Horton C, Maden M
Developmental Biology Research Centre, King's College London, United Kingdom.
Dev Dyn. 1995 Mar;202(3):312-23. doi: 10.1002/aja.1002020310.
We have analysed the endogenous retinoids present in whole mouse embryos from day 9 to day 14 of development and in individual components of the embryo at two stages, day 10.5 and day 13, by HPLC. We can only detect two retinoids, all-trans-RA (tRA) and all-trans-retinol (t-retinol), and t-retinol is 5-10-fold in excess over tRA. We cannot detect 9-cis-RA or any didehydroretinoids; thus mammalian embryos seem to differ in their retinoid content from other embryos such as chick, Xenopus, and fish. The levels of tRA do not change significantly over the 6 days of development analysed, whereas t-retinol rises sharply as the liver develops. Within the embryo, tRA is present at high levels in the developing spinal cord and at very low levels in the forebrain; indeed there is a gradient of endogenous tRA from the forebrain to the spinal cord. Other parts of the embryo had intermediate levels of tRA. When a teratogenic dose of RA was administered to day 10.5 embryos, the levels of tRA present in individual tissues of the embryo rose dramatically--from 175-fold to 1,400-fold--and the levels rose in all tissues not in any exclusive areas. We then determined which areas of the embryo were malformed by such a teratogenic dose. The lower jaw, palate, vertebrae, tail, and limbs were consistently abnormal, and since these areas received a dose of tRA no higher than any other it was concluded that cell-specific factors must determine the teratogenic response of these tissues. We then considered whether cellular retinoic acid-binding protein I or II (CRABP I or II) played any role in this response by determining their relative levels in each of the tissues analysed. There was no correlation between the presence of CRABP I and II and the distribution of administered RA. Neither was there a clear correlation in detail between the presence of CRABP I and II and the sites of teratogenesis. We therefore conclude that other factors, for example, nuclear factors, must be responsible for the teratogenic response to RA.

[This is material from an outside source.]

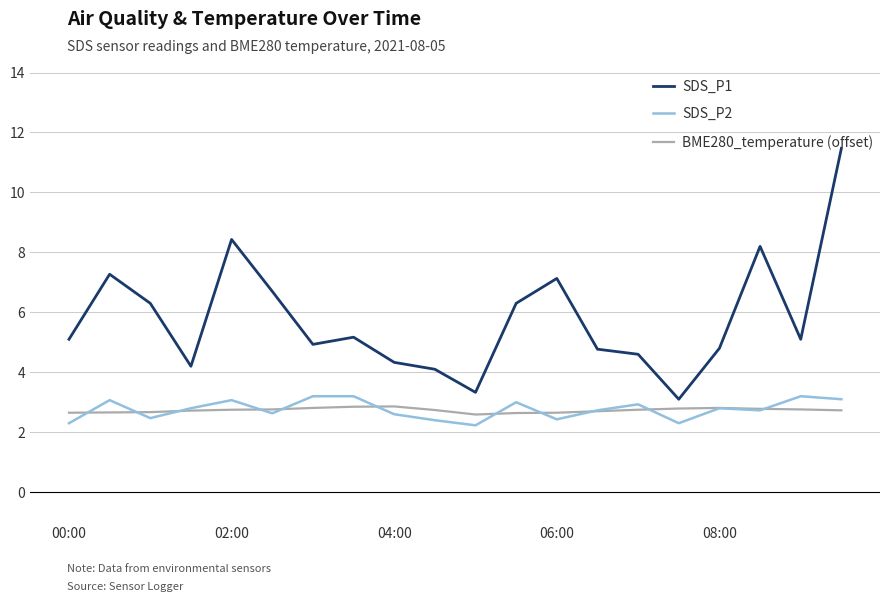

Which series ends up on top after the final intersection of SDS_P2 and BME280_temperature (offset)?

SDS_P2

我们通过高效液相色谱法(HPLC)分析了发育第9天至第14天的全小鼠胚胎以及胚胎在第10.5天和第13天这两个阶段的各个组成部分中存在的内源性类视黄醇。我们仅能检测到两种类视黄醇,全反式视黄酸(tRA)和全反式视黄醇(t - 视黄醇),且t - 视黄醇的含量比tRA高出5至10倍。我们无法检测到9 - 顺式视黄酸或任何双脱氢视黄醇;因此,哺乳动物胚胎的类视黄醇含量似乎与其他胚胎(如鸡、非洲爪蟾和鱼类)不同。在所分析的6天发育过程中,tRA的水平没有显著变化,而随着肝脏的发育,t - 视黄醇急剧上升。在胚胎内部,tRA在发育中的脊髓中含量很高,在前脑中含量极低;实际上,从脑前部到脊髓存在内源性tRA的梯度。胚胎的其他部分tRA含量处于中间水平。当给第10.5天的胚胎施用致畸剂量的视黄酸时,胚胎各个组织中tRA的含量急剧上升——从175倍升至1400倍——且所有组织中的含量均上升,并非仅限于某些特定区域。然后我们确定了这种致畸剂量会使胚胎的哪些区域出现畸形。下颌、腭、椎骨、尾巴和四肢始终出现异常,并且由于这些区域接受的tRA剂量并不高于其他区域,因此得出结论,细胞特异性因素必定决定了这些组织的致畸反应。接着我们通过测定所分析的每个组织中细胞视黄酸结合蛋白I或II(CRABP I或II)的相对水平,来考虑它们在这种反应中是否起任何作用。CRABP I和II的存在与施用视黄酸的分布之间没有相关性。CRABP I和II的存在与致畸部位之间也没有详细的明显相关性。因此,我们得出结论,其他因素,例如核因子,必定是对视黄酸致畸反应负责的因素。